Abstract

Objective: To assess changes in macrophage phenotype and function following rituximab-induced B cell depletion in rheumatoid arthritis (RA) patients.

Patients: Ten patients suffering from RA were treated with rituximab achieving significant B cell depletion four months later. Clinical improvement, rheumatoid factor [RF], anti-cyclic citrullinated peptide [anti-CCP] antibodies, mRNA of BAFF, IL10 and CD86 in human monocyte derived macrophages (HMDM) and TNF-á secretion from cultured HMDM were assessed at baseline and following depletion.

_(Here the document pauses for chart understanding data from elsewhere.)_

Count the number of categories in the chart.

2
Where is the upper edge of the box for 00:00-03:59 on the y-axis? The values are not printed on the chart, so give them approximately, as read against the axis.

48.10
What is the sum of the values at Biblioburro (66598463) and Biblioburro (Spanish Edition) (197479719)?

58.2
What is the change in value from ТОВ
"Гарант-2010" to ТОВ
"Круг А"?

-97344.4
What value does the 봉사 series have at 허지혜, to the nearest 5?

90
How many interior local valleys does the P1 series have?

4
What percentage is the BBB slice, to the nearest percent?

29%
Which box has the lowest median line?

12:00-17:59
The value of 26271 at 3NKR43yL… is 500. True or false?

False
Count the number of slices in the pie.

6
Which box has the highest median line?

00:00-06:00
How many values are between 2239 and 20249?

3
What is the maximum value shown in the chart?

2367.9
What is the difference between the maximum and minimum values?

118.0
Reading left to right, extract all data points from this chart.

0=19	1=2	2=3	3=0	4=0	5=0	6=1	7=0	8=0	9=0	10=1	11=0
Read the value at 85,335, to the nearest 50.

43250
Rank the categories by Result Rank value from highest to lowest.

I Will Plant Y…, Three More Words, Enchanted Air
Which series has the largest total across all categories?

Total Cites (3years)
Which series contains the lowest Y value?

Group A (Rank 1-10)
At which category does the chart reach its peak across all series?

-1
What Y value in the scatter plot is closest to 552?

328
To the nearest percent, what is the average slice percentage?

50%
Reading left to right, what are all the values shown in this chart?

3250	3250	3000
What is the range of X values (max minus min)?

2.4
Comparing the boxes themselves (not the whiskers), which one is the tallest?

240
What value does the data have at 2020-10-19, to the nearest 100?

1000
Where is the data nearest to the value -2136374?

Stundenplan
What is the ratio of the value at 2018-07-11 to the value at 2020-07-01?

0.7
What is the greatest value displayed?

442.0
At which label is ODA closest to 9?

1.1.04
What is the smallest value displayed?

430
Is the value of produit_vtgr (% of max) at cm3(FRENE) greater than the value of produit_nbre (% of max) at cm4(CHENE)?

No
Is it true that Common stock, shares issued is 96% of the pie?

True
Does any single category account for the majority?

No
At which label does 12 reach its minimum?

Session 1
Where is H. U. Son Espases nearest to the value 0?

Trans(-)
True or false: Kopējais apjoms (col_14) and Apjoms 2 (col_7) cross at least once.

Results: A clinical response of ACR 50 was noted in six patients, and another 2 patients responded with moderate improvement, equivalent to ACR 20-50. RF and anti-CCP antibodies were positive at baseline in seven out of ten patients. Four months following therapy, RF disappeared or declined in 6 patients, correlating with clinical improvement. In contrast, anti-CCP remained unchanged in six. Following rituximab treatment, and in association with clinical improvement, BAFF, IL-10, and CD86 mRNA expression in HMDM, was significantly up- regulated compared with values at baseline. A significant decrease in TNF-á in the supernatant of cultured HMDM was also noted.

Conclusions: In addition to B cell depletion and attenuation in some of the specific autoantibodies, clinical improvement in rituximab treated RA patients occurred in association with macrophage function changes.